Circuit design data
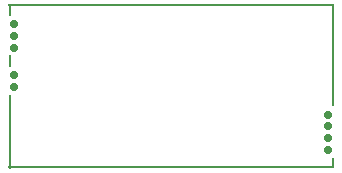
<source format=gbl>
G04 #@! TF.GenerationSoftware,KiCad,Pcbnew,8.0.9-8.0.9-0~ubuntu24.04.1*
G04 #@! TF.CreationDate,2025-03-28T05:24:46+00:00*
G04 #@! TF.ProjectId,adapterboard,61646170-7465-4726-926f-6172642e6b69,rev?*
G04 #@! TF.SameCoordinates,Original*
G04 #@! TF.FileFunction,Copper,L4,Bot*
G04 #@! TF.FilePolarity,Positive*
%FSLAX46Y46*%
G04 Gerber Fmt 4.6, Leading zero omitted, Abs format (unit mm)*
G04 Created by KiCad (PCBNEW 8.0.9-8.0.9-0~ubuntu24.04.1) date 2025-03-28 05:24:46*
%MOMM*%
%LPD*%
G01*
G04 APERTURE LIST*
G04 #@! TA.AperFunction,ComponentPad*
%ADD10C,0.700000*%
G04 #@! TD*
G04 #@! TA.AperFunction,SMDPad,CuDef*
%ADD11R,0.250000X1.100000*%
G04 #@! TD*
G04 #@! TA.AperFunction,SMDPad,CuDef*
%ADD12R,0.250000X0.980000*%
G04 #@! TD*
G04 #@! TA.AperFunction,SMDPad,CuDef*
%ADD13R,0.250000X6.300000*%
G04 #@! TD*
G04 #@! TA.AperFunction,SMDPad,CuDef*
%ADD14R,27.600000X0.250000*%
G04 #@! TD*
G04 #@! TA.AperFunction,SMDPad,CuDef*
%ADD15R,0.250000X8.750000*%
G04 #@! TD*
G04 #@! TA.AperFunction,SMDPad,CuDef*
%ADD16R,0.250000X0.950000*%
G04 #@! TD*
G04 APERTURE END LIST*
D10*
G04 #@! TO.P,M1,E1,LSU_Un*
G04 #@! TO.N,unconnected-(M1-LSU_Un-PadE1)*
X28395000Y2785000D03*
G04 #@! TO.P,M1,E2,LSU_Vm*
G04 #@! TO.N,unconnected-(M1-LSU_Vm-PadE2)*
X28395000Y5785000D03*
G04 #@! TO.P,M1,E3,LSU_Ip*
G04 #@! TO.N,unconnected-(M1-LSU_Ip-PadE3)*
X28395000Y4785000D03*
G04 #@! TO.P,M1,E4,LSU_Rtrim*
G04 #@! TO.N,unconnected-(M1-LSU_Rtrim-PadE4)*
X28395000Y3785000D03*
D11*
G04 #@! TO.P,M1,G,GND*
G04 #@! TO.N,unconnected-(M1-GND-PadG)*
X1420000Y14635000D03*
D12*
X1420000Y10295000D03*
D13*
X1420000Y4335000D03*
D14*
X15095000Y15060000D03*
X15095000Y1310000D03*
D15*
X28770000Y10810000D03*
D16*
X28770000Y1660000D03*
D10*
G04 #@! TO.P,M1,W1,V5_IN*
G04 #@! TO.N,unconnected-(M1-V5_IN-PadW1)*
X1803800Y12435000D03*
G04 #@! TO.P,M1,W2,CAN_VIO*
G04 #@! TO.N,unconnected-(M1-CAN_VIO-PadW2)*
X1803800Y11435000D03*
G04 #@! TO.P,M1,W3,CANL*
G04 #@! TO.N,unconnected-(M1-CANL-PadW3)*
X1803800Y8139000D03*
G04 #@! TO.P,M1,W4,CANH*
G04 #@! TO.N,unconnected-(M1-CANH-PadW4)*
X1803800Y9155000D03*
G04 #@! TO.P,M1,W9,VDDA*
G04 #@! TO.N,unconnected-(M1-VDDA-PadW9)*
X1803800Y13435000D03*
G04 #@! TD*
M02*

</source>
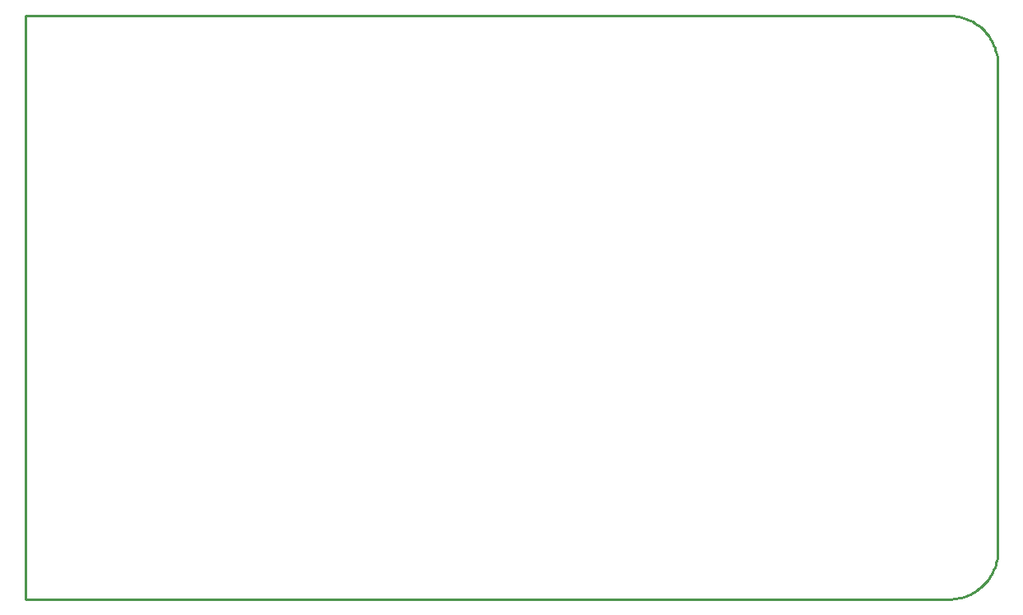
<source format=gm1>
G04*
G04 #@! TF.GenerationSoftware,Altium Limited,Altium Designer,22.9.1 (49)*
G04*
G04 Layer_Color=16711935*
%FSLAX25Y25*%
%MOIN*%
G70*
G04*
G04 #@! TF.SameCoordinates,58640E65-FB78-4378-B78F-6D08F657F38D*
G04*
G04*
G04 #@! TF.FilePolarity,Positive*
G04*
G01*
G75*
%ADD83C,0.01000*%
D83*
X374016Y0D02*
X375013Y25D01*
X376007Y101D01*
X376997Y227D01*
X377978Y403D01*
X378950Y628D01*
X379909Y903D01*
X380852Y1225D01*
X381779Y1595D01*
X382685Y2012D01*
X383569Y2473D01*
X384428Y2980D01*
X385261Y3528D01*
X386065Y4119D01*
X386838Y4749D01*
X387578Y5418D01*
X388283Y6123D01*
X388952Y6863D01*
X389582Y7636D01*
X390173Y8440D01*
X390721Y9272D01*
X391227Y10132D01*
X391689Y11016D01*
X392105Y11922D01*
X392475Y12848D01*
X392798Y13792D01*
X393072Y14751D01*
X393298Y15722D01*
X393474Y16704D01*
X393600Y17694D01*
X393675Y18688D01*
X393701Y19685D01*
X393701Y216483D02*
X393675Y217483D01*
X393600Y218480D01*
X393473Y219472D01*
X393297Y220456D01*
X393071Y221430D01*
X392796Y222392D01*
X392472Y223338D01*
X392101Y224267D01*
X391684Y225175D01*
X391221Y226062D01*
X390714Y226923D01*
X390163Y227758D01*
X389571Y228564D01*
X388939Y229339D01*
X388269Y230081D01*
X387562Y230788D01*
X386820Y231459D01*
X386045Y232091D01*
X385239Y232683D01*
X384404Y233233D01*
X383542Y233740D01*
X382656Y234203D01*
X381747Y234621D01*
X380818Y234992D01*
X379872Y235315D01*
X378910Y235590D01*
X377936Y235816D01*
X376952Y235993D01*
X375960Y236119D01*
X374963Y236195D01*
X373963Y236221D01*
X393701Y19685D02*
Y216483D01*
X0Y236221D02*
X374016D01*
X0Y0D02*
X374016D01*
X0D02*
Y236221D01*
M02*

</source>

What the exercise asks: Within the entries, find all lines holding "unconnected" and copy each one.

Answer to the exercise:
G04 #@! TO.N,unconnected-(M1-LSU_Un-PadE1)*
G04 #@! TO.N,unconnected-(M1-LSU_Vm-PadE2)*
G04 #@! TO.N,unconnected-(M1-LSU_Ip-PadE3)*
G04 #@! TO.N,unconnected-(M1-LSU_Rtrim-PadE4)*
G04 #@! TO.N,unconnected-(M1-GND-PadG)*
G04 #@! TO.N,unconnected-(M1-V5_IN-PadW1)*
G04 #@! TO.N,unconnected-(M1-CAN_VIO-PadW2)*
G04 #@! TO.N,unconnected-(M1-CANL-PadW3)*
G04 #@! TO.N,unconnected-(M1-CANH-PadW4)*
G04 #@! TO.N,unconnected-(M1-VDDA-PadW9)*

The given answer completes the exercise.